Life in the Forest

Electric Forest Festival is about more than just the music

Sherwood Forest: Electric Forest is a music festival held in Rothbury every year. The four-day festival includes performers from a variety of genres but focuses on electronic and jam bands.  Photo By: Brock Copus | Multimedia Editor
Sherwood Forest: Electric Forest is a music festival held in Rothbury every year. The four-day festival includes performers from a variety of genres but focuses on electronic and jam bands. Photo By: Brock Copus | Multimedia Editor
More than 30,000 festival goers camped out at the Double JJ Ranch in Rothbury for Electric Forest 2013, a huge music festival held every year.

“I’ve never experienced anything like it,” Ferris graduate Erika Derylo said. And it takes place just down M-20 west of Big Rapids.

About 100 artists performed across five stages, including headliners The String Cheese Incident, Passion Pit and Pretty Lights.

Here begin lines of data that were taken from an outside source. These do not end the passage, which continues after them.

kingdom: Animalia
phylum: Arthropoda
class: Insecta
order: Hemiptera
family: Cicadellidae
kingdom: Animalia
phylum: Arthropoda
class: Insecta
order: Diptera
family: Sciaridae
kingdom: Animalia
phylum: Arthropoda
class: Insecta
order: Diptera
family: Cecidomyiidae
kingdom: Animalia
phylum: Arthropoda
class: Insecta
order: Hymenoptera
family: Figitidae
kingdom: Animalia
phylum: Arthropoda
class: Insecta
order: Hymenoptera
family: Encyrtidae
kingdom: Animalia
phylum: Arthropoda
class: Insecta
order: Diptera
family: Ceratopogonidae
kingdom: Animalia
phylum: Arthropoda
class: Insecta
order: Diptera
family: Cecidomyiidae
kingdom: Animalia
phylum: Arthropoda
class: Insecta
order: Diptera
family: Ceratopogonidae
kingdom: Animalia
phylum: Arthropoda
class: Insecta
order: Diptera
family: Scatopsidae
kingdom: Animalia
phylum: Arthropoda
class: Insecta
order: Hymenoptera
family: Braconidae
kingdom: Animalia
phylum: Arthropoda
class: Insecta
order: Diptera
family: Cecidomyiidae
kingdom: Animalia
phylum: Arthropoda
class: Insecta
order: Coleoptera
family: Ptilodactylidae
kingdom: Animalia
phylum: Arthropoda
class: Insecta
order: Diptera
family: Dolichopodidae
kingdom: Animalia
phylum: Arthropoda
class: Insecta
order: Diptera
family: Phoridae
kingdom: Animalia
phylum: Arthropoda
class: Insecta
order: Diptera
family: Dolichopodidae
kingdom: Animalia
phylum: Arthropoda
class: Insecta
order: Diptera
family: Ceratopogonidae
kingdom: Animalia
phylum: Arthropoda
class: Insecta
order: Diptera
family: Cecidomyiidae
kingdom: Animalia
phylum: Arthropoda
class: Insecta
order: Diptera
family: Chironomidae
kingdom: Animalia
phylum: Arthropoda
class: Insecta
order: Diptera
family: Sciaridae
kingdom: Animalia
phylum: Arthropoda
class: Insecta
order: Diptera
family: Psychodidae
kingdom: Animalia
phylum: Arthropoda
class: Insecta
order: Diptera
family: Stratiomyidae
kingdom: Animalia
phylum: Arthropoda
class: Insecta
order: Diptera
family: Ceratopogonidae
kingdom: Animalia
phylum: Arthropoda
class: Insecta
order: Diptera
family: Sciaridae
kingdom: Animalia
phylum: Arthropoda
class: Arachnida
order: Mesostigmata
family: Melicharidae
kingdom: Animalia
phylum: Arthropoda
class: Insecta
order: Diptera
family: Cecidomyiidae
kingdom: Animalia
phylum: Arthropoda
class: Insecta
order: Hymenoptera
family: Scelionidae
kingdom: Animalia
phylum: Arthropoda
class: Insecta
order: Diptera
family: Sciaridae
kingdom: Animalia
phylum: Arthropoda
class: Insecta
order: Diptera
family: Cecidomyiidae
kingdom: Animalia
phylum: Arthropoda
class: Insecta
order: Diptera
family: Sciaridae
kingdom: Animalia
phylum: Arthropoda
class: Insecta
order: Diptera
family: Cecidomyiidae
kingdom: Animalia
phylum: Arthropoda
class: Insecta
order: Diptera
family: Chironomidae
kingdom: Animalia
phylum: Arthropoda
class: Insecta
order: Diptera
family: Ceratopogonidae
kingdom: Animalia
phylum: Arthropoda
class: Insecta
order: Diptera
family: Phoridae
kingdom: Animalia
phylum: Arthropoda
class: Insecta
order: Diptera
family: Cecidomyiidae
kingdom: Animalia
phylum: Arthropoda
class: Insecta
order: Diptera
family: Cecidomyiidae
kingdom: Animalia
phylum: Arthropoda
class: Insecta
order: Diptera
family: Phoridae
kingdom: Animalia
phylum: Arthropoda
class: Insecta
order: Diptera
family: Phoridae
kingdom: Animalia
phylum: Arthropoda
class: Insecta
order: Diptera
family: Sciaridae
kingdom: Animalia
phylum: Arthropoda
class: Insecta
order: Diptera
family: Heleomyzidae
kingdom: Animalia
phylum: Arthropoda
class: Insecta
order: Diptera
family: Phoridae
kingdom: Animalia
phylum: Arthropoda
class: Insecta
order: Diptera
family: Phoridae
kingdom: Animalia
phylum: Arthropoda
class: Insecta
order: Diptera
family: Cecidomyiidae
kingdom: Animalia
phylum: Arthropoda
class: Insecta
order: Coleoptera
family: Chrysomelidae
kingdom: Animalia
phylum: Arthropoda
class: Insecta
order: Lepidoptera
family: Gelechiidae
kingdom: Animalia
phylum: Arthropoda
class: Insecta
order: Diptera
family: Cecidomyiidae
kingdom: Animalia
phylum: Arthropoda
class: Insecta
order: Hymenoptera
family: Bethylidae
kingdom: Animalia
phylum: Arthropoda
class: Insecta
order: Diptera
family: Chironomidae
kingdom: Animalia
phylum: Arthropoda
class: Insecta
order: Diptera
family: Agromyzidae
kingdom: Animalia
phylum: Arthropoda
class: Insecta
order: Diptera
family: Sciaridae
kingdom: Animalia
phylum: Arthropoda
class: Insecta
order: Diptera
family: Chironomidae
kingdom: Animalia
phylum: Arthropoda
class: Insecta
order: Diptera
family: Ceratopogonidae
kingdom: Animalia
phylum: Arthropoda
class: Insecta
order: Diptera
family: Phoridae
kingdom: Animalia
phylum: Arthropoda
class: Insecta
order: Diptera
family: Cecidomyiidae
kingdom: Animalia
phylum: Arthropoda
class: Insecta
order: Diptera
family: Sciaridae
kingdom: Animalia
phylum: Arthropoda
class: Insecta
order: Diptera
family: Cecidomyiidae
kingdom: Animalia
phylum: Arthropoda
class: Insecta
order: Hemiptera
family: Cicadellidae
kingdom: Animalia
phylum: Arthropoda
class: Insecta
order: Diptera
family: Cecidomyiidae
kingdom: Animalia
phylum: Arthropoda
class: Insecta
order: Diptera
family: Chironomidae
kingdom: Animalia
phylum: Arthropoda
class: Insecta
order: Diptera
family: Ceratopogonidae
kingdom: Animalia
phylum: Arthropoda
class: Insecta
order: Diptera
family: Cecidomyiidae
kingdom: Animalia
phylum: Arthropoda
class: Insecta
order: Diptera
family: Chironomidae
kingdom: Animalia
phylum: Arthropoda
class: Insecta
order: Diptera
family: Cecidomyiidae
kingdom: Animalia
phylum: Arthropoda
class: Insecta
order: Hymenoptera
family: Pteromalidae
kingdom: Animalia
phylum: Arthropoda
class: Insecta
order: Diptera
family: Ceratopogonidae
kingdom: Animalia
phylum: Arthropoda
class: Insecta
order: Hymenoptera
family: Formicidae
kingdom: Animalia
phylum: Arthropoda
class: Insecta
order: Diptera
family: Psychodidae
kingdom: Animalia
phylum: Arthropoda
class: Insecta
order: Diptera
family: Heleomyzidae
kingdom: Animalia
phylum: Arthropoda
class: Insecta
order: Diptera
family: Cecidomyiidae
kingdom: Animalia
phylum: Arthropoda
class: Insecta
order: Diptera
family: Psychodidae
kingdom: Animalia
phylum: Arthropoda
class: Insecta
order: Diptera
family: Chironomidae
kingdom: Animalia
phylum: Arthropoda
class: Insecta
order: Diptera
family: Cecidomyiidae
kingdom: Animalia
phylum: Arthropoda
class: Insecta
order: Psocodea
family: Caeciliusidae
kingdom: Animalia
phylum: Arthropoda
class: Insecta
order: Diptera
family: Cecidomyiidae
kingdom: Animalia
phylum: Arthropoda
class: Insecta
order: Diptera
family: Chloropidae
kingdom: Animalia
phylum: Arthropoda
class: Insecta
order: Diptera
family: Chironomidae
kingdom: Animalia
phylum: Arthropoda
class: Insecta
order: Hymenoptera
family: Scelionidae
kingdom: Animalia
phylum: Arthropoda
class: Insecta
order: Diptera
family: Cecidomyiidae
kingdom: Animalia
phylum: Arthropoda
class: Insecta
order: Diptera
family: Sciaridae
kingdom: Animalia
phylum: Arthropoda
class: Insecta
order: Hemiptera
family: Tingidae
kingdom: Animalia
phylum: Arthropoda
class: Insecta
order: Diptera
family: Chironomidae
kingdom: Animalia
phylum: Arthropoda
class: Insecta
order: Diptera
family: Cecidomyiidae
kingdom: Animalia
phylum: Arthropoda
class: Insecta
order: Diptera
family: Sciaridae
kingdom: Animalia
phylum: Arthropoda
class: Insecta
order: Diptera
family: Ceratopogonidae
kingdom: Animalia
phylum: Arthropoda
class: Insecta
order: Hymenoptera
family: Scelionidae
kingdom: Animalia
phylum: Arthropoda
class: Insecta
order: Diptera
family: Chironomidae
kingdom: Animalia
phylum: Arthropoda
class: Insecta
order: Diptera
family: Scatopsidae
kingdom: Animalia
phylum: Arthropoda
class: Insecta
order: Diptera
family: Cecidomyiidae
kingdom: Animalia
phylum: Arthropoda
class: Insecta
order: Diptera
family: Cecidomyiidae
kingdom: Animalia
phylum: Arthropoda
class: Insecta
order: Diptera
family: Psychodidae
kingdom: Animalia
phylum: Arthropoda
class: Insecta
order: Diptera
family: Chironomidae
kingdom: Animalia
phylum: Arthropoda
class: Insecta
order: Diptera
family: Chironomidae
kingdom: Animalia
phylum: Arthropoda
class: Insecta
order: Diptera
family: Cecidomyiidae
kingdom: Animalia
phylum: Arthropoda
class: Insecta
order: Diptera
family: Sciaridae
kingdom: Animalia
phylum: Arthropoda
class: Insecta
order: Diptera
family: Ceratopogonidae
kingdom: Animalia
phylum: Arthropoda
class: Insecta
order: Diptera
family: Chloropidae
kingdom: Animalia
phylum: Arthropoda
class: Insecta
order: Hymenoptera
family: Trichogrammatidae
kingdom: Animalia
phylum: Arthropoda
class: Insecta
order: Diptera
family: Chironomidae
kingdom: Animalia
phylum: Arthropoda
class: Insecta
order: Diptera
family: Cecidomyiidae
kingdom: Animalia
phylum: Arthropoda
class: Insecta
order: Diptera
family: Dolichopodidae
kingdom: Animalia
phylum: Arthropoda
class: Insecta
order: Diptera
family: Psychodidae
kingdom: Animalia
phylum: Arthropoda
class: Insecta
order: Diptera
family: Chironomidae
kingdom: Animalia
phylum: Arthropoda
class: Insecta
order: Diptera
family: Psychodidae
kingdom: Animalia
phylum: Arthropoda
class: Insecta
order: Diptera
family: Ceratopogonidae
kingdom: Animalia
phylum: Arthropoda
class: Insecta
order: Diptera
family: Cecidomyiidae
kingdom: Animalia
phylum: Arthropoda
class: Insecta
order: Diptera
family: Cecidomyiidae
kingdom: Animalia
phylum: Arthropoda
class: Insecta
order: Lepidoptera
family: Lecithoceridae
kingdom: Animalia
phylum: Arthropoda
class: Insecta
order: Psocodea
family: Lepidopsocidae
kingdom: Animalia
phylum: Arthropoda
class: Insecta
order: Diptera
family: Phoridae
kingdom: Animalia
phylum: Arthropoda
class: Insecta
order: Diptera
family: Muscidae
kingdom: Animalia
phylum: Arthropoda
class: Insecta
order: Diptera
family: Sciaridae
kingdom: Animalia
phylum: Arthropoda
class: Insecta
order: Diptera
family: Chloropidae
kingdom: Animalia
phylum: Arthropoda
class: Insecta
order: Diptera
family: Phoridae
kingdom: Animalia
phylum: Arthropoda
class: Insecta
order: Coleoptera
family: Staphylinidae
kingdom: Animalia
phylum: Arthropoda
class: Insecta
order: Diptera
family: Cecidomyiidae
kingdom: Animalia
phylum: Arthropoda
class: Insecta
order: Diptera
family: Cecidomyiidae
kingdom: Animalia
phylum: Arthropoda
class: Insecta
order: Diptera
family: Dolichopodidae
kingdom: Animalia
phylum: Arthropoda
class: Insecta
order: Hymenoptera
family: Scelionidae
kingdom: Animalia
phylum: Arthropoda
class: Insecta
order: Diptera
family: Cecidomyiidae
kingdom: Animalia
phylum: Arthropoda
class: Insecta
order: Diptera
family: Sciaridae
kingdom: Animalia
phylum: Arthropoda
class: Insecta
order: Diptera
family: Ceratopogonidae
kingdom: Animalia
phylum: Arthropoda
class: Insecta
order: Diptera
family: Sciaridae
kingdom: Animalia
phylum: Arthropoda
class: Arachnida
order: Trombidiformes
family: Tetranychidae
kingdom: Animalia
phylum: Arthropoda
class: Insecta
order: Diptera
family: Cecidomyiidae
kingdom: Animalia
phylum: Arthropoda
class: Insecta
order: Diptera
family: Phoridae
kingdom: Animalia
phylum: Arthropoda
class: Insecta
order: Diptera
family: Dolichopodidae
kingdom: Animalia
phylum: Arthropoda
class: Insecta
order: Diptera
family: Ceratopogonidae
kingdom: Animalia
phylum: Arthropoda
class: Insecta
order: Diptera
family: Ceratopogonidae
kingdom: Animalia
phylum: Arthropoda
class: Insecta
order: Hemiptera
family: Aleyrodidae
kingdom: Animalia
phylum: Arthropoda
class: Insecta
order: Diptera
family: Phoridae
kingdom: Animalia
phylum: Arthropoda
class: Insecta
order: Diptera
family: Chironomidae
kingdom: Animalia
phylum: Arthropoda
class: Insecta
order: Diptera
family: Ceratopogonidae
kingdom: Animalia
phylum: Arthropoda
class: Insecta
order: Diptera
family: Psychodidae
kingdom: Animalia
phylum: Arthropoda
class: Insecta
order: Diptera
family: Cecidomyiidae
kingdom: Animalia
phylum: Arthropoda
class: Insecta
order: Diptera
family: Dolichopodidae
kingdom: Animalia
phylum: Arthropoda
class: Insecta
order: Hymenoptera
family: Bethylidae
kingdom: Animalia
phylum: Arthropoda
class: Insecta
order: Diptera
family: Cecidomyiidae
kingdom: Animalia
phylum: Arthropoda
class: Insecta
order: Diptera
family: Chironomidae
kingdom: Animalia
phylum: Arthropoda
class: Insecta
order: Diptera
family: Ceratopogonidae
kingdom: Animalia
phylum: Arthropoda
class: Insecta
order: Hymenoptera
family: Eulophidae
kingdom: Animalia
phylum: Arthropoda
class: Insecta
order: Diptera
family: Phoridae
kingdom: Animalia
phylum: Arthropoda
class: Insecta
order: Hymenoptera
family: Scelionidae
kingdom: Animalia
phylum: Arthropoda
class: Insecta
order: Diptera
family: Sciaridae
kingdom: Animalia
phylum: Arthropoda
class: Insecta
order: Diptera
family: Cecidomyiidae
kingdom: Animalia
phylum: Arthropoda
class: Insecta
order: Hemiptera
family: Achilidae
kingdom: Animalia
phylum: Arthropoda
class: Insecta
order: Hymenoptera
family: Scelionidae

The four-day festival included performers from a variety of genres, but with a focus on electronic and jam bands. Attendees from nearly every state made the trek to West Michigan to be at this festival.

One of the more awe-inspiring sections of the festival grounds was the Sherwood Forest, a wooded area with various art installations and light displays to dazzle the crowd.

“At night, it looked like a make-believe world,” Derylo said.

Like most music festivals, it was about so much more than just the music.

Various art installations were set up for attendees to observe. One piece was the SolLun, built as an old Western speakeasy and constructed out of material found in the surrounding area in a week’s time. Inside, visitors would take part in improvisational comedy, skits and music, creating a house party inside the larger festival.

Another section wouldn’t have caught your ears as you walked past, because you weren’t listening correctly is The Silent Disco. This area allowed attendees to listen to the live DJs with headphones, which had two channels so the sea of people would be moving to two different beats.

The thing about music festivals those unfamiliar might not know is that you share a unique connection with the people you meet at these very singular events. No one cares about how grimy you may be from your lack of a shower in several days after being in the heat because everyone else is just as gross.

My festival was shared with a group from Wisconsin I camped beside that let me join in their clan. By the end of the festival, I was practically an honorary Cheesehead.

There’s nothing quite like life in the Forest; you’ll leave a much different person than the one who entered.